Kaldırımsız yollarında ezilmeden yürümeye çalıştığım Bodrum'da lağım kokusu kesilince, sanırım beynime oksijen gittiği için, zaman zaman aklıma geliyor.
Acaba Bodrumlular, yıllardır kanalizasyon, su kesintisi, arıtma, yol gibi sorunlarını çözemeyen dahası yemyeşil güzelim yarımadayı çirkin bir beton yığınına çeviren, denizi kirleten partiden niçin vazgeçemiyorlar?
Bu seçimde de Bodrum'un bugünkü halinden sorumlu olan Mehmet Kocadon'un partisi CHP'den birini seçtiler.
Yeni başkanla tanıştım. Genç ve samimi bir adam.

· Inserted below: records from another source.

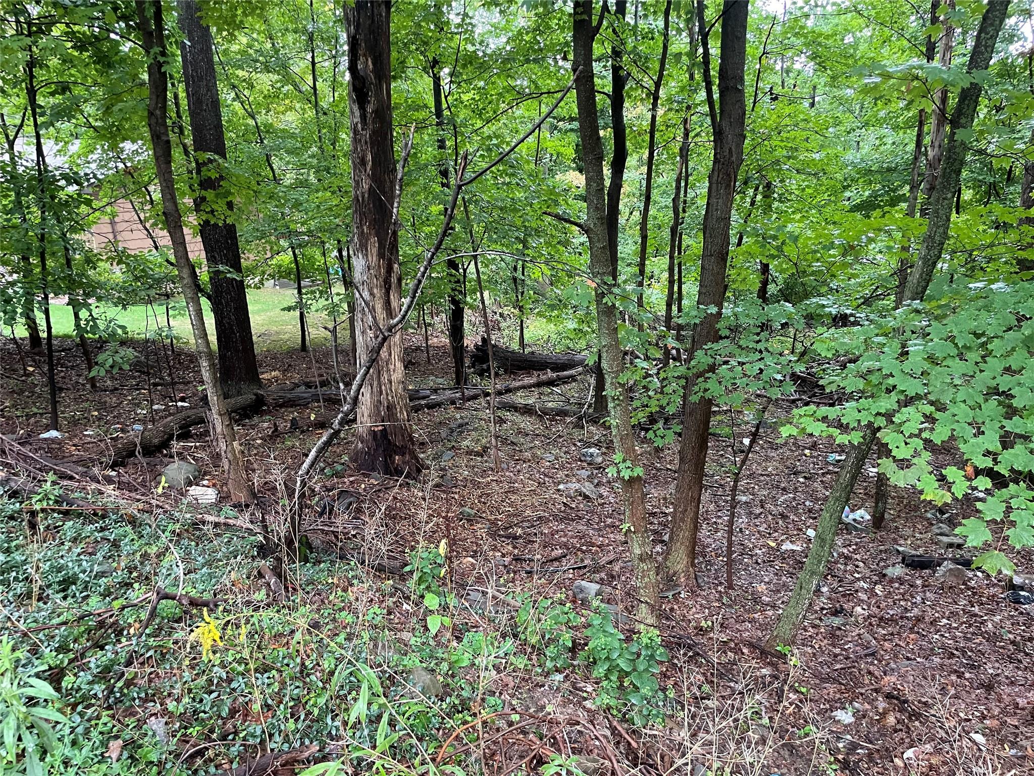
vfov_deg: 53.1
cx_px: 517
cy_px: 388
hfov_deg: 67.3
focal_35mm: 26
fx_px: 777
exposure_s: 1/60
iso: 320
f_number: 1.6
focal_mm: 4.2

Hevesli de. Ancak Bodrum'un durumu ortada. Başkanın da mevcut işleyişle yapabilecekleri sınırlı.
Ankara'dan destek gelmezse gündelik hayat her geçen gün kötüye gidecek. Bu güzelim tatil cenneti de Marmaris gibi Kuşadası gibi garabete dönüşecek Bu soruyu sohbet ettiğim insanlara da soruyorum. "Niçin tercihinizi değiştirmiyorsunuz" diyorum?
İlk söyledikleri şu:
"AK Partili belediye gelirse içkiye sınırlama getirir. Barlara restoranlara içki ruhsatı vermez." Ne var ki özgürlük talebi gibi görünen bu gerekçenin sahipleri çok uzatmadan sözü başkalarının özgürlüğüne getiriveriyorlar:
"Zaten her tarafı türbanlılar sardı. Denize bile giriyorlar" diye yakınıyorlar...
Kendi yaşam tarzından farklı pratikleri olandan, Lost dizisindeki 'the others' (diğerleri, onlar) karakterleri gibi korku ve nefretle bahsedene özgürlükçü denilmeyeceği ortada.